Ali Haydar yoldaş, 2000’li yılların başında  ateşkes ve çözüm sürecine geçme nedenlerini Gündem gazetesinde yayınlanan “Acı” başlıklı yazısında açıklarken, Kürt halkını yaşadığı bu süreçteki acıları duygulu ve felsefi derinlikli etkileyici yazısıyla dile getirmişti.

Ali Haydar ve Rıza yoldaşlar, yenisömürge ve sömürge ülkeler halkalarını kapsayan dünya devrimler  ve devrimci halk hareketleri dalgasının yaşandığı 70’li yılların başında ilk devrimci ve sosyalist donanımı aldılar. Adanmış devrimciliğin   tutkululuğunu, ısrarlılığını, başeğmezliğini, yorulmak bilmezliğini edindiler. Kürdistan devriminin yarattığı değerlerle yoğurarak onyıllar boyunca taşıdılar.

İlk tercihleri Kürdistan devrimi oldu. Kürdistan devrimi gelişip geniş halk kitlesine malolunca, Türkiye ve diğer sömürgeci ulus halklarıyla birleşik devrimi geliştirmeye önem verdiler, ittifaklar geliştirdiler.

Bölge halklarının demokratik ve direnişçi güçleri ve örgütleriyle de ittifaklar oluşturdular. Daha uzun yıllara esintisi sürecek biçimde ördükleri Kürdistan devrimiyle Kürt halkını bölge halklarının devrimci mücadelesinin öncü mevzisine yerleştirdiler. Bölge emperyalist ve yerel devletlerin işgalleri ve krizleriyle kan gölüne dönüştürülür ve karanlık bir döneme sürüklenirken, Kürdistan devrimiyle gelecek umudunu ve  aydınlığı alternatif olarak yükselttiler, etkilediler.

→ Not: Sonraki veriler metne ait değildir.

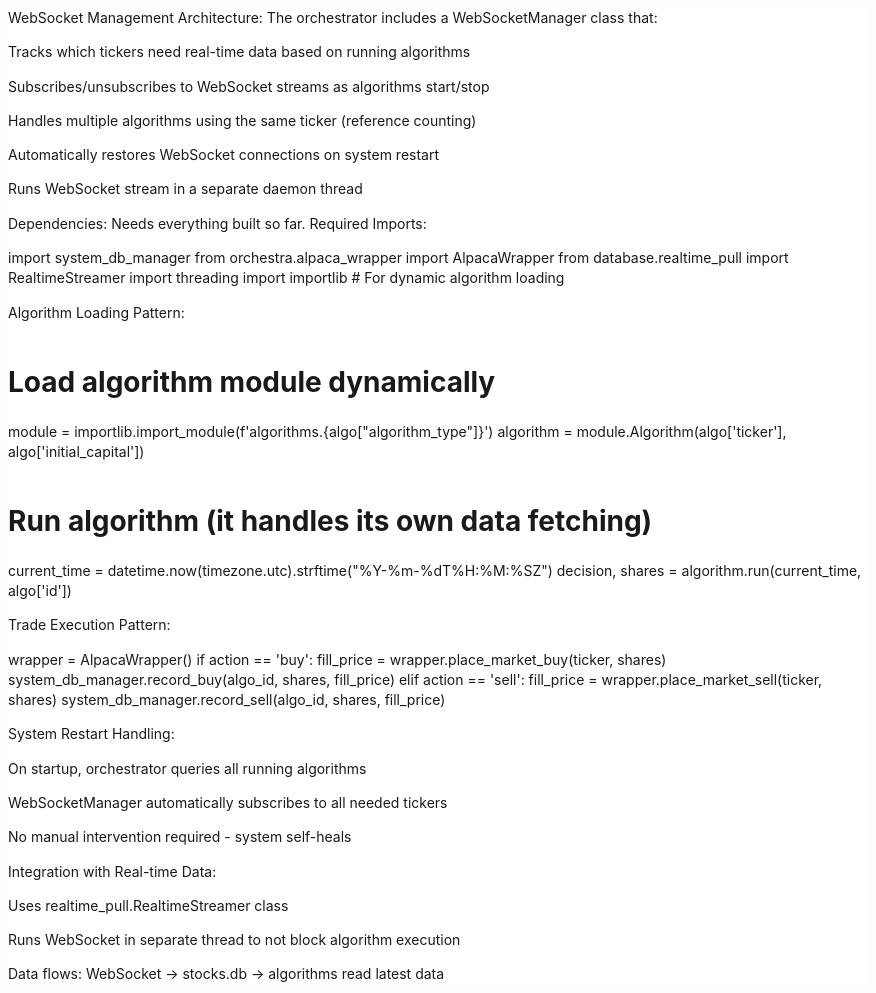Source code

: WebSocket Management Architecture:
The orchestrator includes a WebSocketManager class that:

Tracks which tickers need real-time data based on running algorithms

Subscribes/unsubscribes to WebSocket streams as algorithms start/stop

Handles multiple algorithms using the same ticker (reference counting)

Automatically restores WebSocket connections on system restart

Runs WebSocket stream in a separate daemon thread

Dependencies: Needs everything built so far.
Required Imports:

import system_db_manager
from orchestra.alpaca_wrapper import AlpacaWrapper
from database.realtime_pull import RealtimeStreamer
import threading
import importlib  # For dynamic algorithm loading

Algorithm Loading Pattern:

# Load algorithm module dynamically
module = importlib.import_module(f'algorithms.{algo["algorithm_type"]}')
algorithm = module.Algorithm(algo['ticker'], algo['initial_capital'])

# Run algorithm (it handles its own data fetching)
current_time = datetime.now(timezone.utc).strftime("%Y-%m-%dT%H:%M:%SZ")
decision, shares = algorithm.run(current_time, algo['id'])

Trade Execution Pattern:

wrapper = AlpacaWrapper()
if action == 'buy':
    fill_price = wrapper.place_market_buy(ticker, shares)
    system_db_manager.record_buy(algo_id, shares, fill_price)
elif action == 'sell':
    fill_price = wrapper.place_market_sell(ticker, shares)
    system_db_manager.record_sell(algo_id, shares, fill_price)

System Restart Handling:

On startup, orchestrator queries all running algorithms

WebSocketManager automatically subscribes to all needed tickers

No manual intervention required - system self-heals

Integration with Real-time Data:

Uses realtime_pull.RealtimeStreamer class

Runs WebSocket in separate thread to not block algorithm execution

Data flows: WebSocket → stocks.db → algorithms read latest data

Dünyanın antifaşist ve sosyalist güçleriyle de ittifak geliştirdiler. Rojava devrimindeki enternasyonalist dayanışma bunun ileri örneği oldu.

Faşist sömürgeciler, generallerden sivil liderlere, Erdoğan’a uzanan çeşitlilikteki iktidarlarıyla bu nedenle Kürdistan devriminin düşünen beynini ve yönetim kurmayını yoketmek için yeniden yeniden saldırıları denediler. ABD öncülüğünde emperyalist devletler Kürdistan devriminin beynini yoketme saldırılarına, devrim ocağını söndürmek için sürekli destek verdiler.

Ali Haydar ve Rıza yoldaşlar bu devrim ocağının ateşçileri ve liderliği içinde oldukları için hava bombardımanında aramızdan alındılar.

Ali Haydar yoldaşı erken bir zamanda tanıma imkanım oldu. Ayrı kentlerde lise öğrenciliği dönemimde sosyalist fikirleri ilk edindiğimizde ortak  tanıdığım vasıtasıyla Erzurum lisesinde devrimci gençleri etrafında topladığını öğrenmiştim.

12 Mart faşizmi altında askeri zindandan çıkarken Dersim Öğrenci derneği başkanı olarak bir arkadaşıyla birlikte bizi  karşılamış, devrimci içtenliğini sergilemişti. Evinde birkaç hafta misafir kaldığımda aynı devrimci içtenliğine, çok okuyor olmasına  ve tartışmada nezaketine tanık olmuş, etkilenmiştim.

Sınıfsız, sınırsız, sömürüsüz bir dünya görüşüne sahipti, fakat  ulusal özgürlük devriminin sert ve zorlu koşullarını göğüslemekle başlamak zorunda kaldı. Felsefeyle de birleşen düşünsel birikimi, eğer Türkiye ve dünyada Marksizmin ve sosyalist devrimlerin yükselişiyle birleşseydi, çok daha özgün eserler üretmesine yol açardı.

Rıza yoldaş, birlikte cezaevinde kalan Garbis’in anlatımına atıfla,  “son derece samimi ve güçlü bir devrimciliğe sahip”ti.

Devrimi yaşadılar, yaşattılar ve sıra neferi gibi yoldaşlarıyla eşit yaşadılar. Anıları ve mücadeleleri yeni kuşaklarda yaşayacak!